Dramatica Theory in Use

So I love the idea of Dramatica theory as an anchor to the story, but what produces a lot of pain is essentially the process of adhering to its tenets and enumerations from an initial thought. Not every writer is essentially aware of the entire process at the start, and that feels kind of normal.

I’m building a system to use an LLM to basically just have a natural discourse with the user to build the storyform itself, and then step by step (chapter by chapter) literally evaluate for deviations or additions, surface to the user and decide on an action plan.

Making it directional like that also means that in theory, at the end, you should be able to compare the manuscript to the storyform. I have a system now that uses Gemini for a three party review:

  1. Unknowing reader - What would someone without knowledge of the source material feel / think about it after reading it

  2. Storyform evaluation - After reading the story, did we adhere or deviate from our storyfrom components?

  3. Consistency of tone (character and author) - Were we mostly consistent in representation of characters and general prose

The storyform evaluation is mostly useful to me as a pre-editing handoff step. Don’t want to chuck a bunch of money for an editor to be like “I feel like your main character started down this path and that never resolved”

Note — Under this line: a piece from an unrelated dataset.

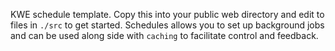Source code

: KWE schedule template. Copy this into your public web directory and edit to files in `./src` to get started. Schedules allows you to set up background jobs and can be used along side with `caching` to facilitate control and feedback.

What you’re describing is actually already a core capability of the Dramatica Narrative Platform, particularly as it’s evolved over the last several months.

Storyform evaluation — comparing the manuscript itself against underlying structure to surface deviations, unresolved throughlines, or unintended arguments — is built directly into the platform workflow. It’s explicitly designed for iterative discovery and post-draft diagnostics, not for requiring full awareness up front.

Over the past six months, the platform has also seen significant upgrades to its structural algorithms, alongside new theory work focused on how narrative intent is expressed in text rather than merely predefined. That’s pushed Dramatica even further toward the exact use case you’re outlining: directional guidance, deviation detection, and pre-editorial sanity checks.

You might also be interested in the NCP (Narrative Context Protocol), an open-source standard we’ve been developing for conveying narrative intent between systems. It’s designed specifically to support interoperability around story structure, intent, and evaluation — including LLM-driven workflows.

Not sure how much of the recent platform and theory updates you’ve had a chance to see, but there’s a lot of overlap here with what’s already shipping.